There is something so comforting about being in the company of my mom and sisters. Last night I met up with my mom and sister Sara to do a little birthday shopping for my soon-to-be 21-year-old not-so-baby sister. After wearing out our already tired feet, we sat down for dinner at a little restaurant in the mall. What followed next? Scintillating conversation? Endless giggles? Updates on the latest happenings? Not so much. Believe me, we have plenty of dinners where all of the above happens, and those are some of my happiest times, but last night, we needed something more.

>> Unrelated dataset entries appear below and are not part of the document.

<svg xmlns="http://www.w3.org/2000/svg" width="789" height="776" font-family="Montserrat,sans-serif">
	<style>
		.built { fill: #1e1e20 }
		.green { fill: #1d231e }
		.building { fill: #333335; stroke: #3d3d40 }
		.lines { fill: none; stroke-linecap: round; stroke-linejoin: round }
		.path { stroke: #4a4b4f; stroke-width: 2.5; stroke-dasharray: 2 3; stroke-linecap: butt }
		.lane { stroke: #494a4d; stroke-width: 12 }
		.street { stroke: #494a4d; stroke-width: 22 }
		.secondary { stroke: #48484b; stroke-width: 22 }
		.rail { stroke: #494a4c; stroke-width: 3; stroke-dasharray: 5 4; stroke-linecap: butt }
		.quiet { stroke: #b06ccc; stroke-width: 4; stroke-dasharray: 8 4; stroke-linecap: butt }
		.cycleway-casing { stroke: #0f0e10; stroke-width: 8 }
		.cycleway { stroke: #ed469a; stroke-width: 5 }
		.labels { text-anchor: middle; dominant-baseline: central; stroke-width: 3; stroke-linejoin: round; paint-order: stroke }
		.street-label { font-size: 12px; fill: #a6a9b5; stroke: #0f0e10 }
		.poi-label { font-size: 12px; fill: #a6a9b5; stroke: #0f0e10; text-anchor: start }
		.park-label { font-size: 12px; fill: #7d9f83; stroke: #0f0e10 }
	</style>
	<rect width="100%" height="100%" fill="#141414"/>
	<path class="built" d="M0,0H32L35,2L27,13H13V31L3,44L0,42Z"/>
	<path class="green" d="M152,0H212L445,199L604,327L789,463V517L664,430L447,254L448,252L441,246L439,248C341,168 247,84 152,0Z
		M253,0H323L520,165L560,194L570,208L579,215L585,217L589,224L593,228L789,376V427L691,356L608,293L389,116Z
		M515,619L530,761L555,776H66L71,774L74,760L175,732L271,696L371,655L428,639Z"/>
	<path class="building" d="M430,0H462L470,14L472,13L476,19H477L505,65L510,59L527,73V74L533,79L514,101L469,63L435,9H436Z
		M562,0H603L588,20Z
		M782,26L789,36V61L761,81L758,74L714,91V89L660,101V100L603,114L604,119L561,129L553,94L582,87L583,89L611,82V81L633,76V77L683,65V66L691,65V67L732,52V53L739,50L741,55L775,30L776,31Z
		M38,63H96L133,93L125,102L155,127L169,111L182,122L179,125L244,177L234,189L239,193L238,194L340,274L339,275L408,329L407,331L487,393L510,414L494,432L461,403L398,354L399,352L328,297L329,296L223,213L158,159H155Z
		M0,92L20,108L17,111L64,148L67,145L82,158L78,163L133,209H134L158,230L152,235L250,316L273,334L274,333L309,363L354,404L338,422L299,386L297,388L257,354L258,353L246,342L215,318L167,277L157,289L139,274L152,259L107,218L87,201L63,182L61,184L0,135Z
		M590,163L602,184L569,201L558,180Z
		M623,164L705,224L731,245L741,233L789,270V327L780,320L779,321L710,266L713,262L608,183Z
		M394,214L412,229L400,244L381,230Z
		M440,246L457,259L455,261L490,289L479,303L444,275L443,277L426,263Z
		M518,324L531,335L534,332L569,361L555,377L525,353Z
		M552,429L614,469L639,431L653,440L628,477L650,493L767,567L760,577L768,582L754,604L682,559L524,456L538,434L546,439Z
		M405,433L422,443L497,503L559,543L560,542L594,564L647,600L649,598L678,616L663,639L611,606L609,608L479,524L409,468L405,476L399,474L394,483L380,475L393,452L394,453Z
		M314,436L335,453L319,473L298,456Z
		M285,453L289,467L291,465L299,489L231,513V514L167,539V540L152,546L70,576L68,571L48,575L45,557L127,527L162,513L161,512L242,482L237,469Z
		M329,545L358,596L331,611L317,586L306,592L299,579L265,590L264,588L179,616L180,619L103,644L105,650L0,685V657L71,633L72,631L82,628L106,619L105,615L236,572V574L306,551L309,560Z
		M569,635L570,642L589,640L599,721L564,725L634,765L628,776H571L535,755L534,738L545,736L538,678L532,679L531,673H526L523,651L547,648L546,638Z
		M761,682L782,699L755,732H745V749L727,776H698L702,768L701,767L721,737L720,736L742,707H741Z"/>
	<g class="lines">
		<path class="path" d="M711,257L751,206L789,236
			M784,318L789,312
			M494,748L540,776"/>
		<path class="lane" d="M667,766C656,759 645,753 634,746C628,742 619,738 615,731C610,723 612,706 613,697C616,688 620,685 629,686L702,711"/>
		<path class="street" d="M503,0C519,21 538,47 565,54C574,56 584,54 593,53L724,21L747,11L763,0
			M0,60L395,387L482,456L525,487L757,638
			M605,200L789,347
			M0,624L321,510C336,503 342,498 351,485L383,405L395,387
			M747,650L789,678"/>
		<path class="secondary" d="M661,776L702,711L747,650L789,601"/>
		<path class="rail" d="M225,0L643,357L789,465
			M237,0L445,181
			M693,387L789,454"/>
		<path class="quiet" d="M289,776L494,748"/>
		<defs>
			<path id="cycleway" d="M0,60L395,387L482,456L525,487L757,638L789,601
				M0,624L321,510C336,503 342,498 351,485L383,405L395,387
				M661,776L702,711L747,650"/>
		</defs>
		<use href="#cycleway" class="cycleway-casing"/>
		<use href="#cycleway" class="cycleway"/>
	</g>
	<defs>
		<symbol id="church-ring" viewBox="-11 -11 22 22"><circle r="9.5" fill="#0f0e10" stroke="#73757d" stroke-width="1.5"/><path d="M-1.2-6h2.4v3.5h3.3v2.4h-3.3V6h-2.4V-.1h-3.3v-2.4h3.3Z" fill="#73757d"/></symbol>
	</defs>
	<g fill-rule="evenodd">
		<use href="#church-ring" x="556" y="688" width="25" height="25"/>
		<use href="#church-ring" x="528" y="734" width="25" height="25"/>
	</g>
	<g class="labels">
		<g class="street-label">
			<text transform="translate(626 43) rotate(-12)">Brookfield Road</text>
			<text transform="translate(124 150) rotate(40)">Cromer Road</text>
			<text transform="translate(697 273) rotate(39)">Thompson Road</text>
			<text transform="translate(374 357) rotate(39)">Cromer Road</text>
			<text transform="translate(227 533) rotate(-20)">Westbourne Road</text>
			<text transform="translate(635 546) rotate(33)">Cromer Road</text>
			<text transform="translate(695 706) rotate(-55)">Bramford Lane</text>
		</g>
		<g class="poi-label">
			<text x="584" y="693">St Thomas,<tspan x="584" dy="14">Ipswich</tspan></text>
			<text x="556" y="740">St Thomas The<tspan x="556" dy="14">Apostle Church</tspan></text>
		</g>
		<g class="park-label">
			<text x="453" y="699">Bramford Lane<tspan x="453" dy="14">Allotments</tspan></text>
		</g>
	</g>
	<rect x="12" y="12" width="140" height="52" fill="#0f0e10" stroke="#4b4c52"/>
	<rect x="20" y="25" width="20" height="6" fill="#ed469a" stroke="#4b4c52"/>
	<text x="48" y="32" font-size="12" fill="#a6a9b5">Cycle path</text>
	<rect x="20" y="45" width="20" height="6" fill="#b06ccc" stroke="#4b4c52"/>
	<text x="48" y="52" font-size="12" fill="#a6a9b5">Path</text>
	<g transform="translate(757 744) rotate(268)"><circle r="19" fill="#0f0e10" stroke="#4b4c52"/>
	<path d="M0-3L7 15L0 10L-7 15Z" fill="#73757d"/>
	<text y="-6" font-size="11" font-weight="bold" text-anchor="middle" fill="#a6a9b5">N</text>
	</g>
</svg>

We were all weary from a stressful day, and weighing heavy on us was the passing of my great-uncle earlier in the day. No we didn’t have a gab fest of gossip, we sort of just rested in each other’s company. And that was exactly what I needed. I’ve gotten to a place lately where I feel just worn down with so many things. I feel like I am treading water, trying to figure out where I’m really supposed to be, what I’m supposed to be doing, and quite frankly, it’s just taken the wind out of my sails. So to sit there in a booth, listening to the small talk, and the occasional silence, I felt like we were all connected on a much deeper level. Giving each other the permission to rest and just let go, for a little while, of everything weighing on our shoulders. To not have to be “interesting” or make conversation or put on airs that everything is ah-mazing in our worlds. We could just be there and be there for each other….in whatever capacity we needed.
I truly feel so blessed to have such an amazing network of incredible support. There are so many people who surround me and wrap me up in love, when I need it, and even when I think I don’t.